Issues go stale after 90d of inactivity.
Mark the issue as fresh with /remove-lifecycle stale.
Stale issues rot after an additional 30d of inactivity and eventually close.

If this issue is safe to close now please do so with /close.

Send feedback to sig-testing, kubernetes/test-infra and/or fejta.
/lifecycle stale

fejta-bot on 11 Sep 2019

Stale issues rot after 30d of inactivity.
Mark the issue as fresh with /remove-lifecycle rotten.
Rotten issues close after an additional 30d of inactivity.

If this issue is safe to close now please do so with /close.

Send feedback to sig-testing, kubernetes/test-infra and/or fejta.
/lifecycle rotten

fejta-bot on 11 Oct 2019

this PR fixes this bug https://github.com/kubernetes-sigs/kubespray/pull/4338
after this you can set cloud_provider: "aws"

/remove-lifecycle rotten

fentas on 20 Oct 2019

Issues go stale after 90d of inactivity.
Mark the issue as fresh with /remove-lifecycle stale.
Stale issues rot after an additional 30d of inactivity and eventually close.

If this issue is safe to close now please do so with /close.

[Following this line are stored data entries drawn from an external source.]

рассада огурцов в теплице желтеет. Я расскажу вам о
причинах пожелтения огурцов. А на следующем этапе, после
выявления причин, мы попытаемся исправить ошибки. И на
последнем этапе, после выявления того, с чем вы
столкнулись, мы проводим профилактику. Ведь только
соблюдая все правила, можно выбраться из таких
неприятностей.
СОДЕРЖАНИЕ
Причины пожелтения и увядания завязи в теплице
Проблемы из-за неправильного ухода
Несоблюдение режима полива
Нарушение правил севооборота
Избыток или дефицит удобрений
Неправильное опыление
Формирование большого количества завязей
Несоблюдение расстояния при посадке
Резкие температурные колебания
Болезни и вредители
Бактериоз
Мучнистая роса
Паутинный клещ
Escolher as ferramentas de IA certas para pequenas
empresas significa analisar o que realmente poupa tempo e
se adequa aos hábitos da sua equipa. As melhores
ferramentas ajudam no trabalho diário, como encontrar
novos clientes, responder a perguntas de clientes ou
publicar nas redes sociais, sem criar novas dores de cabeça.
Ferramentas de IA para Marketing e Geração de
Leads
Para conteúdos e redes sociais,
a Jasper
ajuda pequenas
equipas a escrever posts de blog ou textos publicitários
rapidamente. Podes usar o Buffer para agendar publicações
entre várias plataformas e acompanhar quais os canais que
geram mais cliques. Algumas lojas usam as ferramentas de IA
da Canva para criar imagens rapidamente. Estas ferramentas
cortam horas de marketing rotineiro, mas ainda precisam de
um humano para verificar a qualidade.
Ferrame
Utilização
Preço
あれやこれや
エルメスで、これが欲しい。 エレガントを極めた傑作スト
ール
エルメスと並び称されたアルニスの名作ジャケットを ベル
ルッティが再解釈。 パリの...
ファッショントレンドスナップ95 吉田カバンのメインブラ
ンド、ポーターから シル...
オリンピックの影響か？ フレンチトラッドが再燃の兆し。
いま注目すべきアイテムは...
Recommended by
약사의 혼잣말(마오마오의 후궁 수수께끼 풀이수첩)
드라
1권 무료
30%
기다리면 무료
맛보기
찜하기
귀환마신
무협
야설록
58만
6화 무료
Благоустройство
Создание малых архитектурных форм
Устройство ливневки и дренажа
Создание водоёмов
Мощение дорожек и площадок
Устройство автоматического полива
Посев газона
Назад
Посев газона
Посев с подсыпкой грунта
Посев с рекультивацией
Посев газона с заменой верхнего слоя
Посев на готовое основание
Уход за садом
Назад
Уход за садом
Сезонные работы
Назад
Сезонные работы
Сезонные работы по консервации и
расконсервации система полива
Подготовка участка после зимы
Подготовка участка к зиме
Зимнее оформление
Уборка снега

Send feedback to sig-testing, kubernetes/test-infra and/or fejta.
/lifecycle stale

fejta-bot on 18 Jan 2020

Stale issues rot after 30d of inactivity.
Mark the issue as fresh with /remove-lifecycle rotten.
Rotten issues close after an additional 30d of inactivity.

If this issue is safe to close now please do so with /close.

Send feedback to sig-testing, kubernetes/test-infra and/or fejta.
/lifecycle rotten

fejta-bot on 17 Feb 2020

Rotten issues close after 30d of inactivity.
Reopen the issue with /reopen.
Mark the issue as fresh with /remove-lifecycle rotten.

Send feedback to sig-testing, kubernetes/test-infra and/or fejta.
/close

fejta-bot on 18 Mar 2020

@fejta-bot: Closing this issue.

In response to this:

Rotten issues close after 30d of inactivity.
Reopen the issue with /reopen.
Mark the issue as fresh with /remove-lifecycle rotten.

Send feedback to sig-testing, kubernetes/test-infra and/or fejta.
/close

Instructions for interacting with me using PR comments are available here. If you have questions or suggestions related to my behavior, please file an issue against the kubernetes/test-infra repository.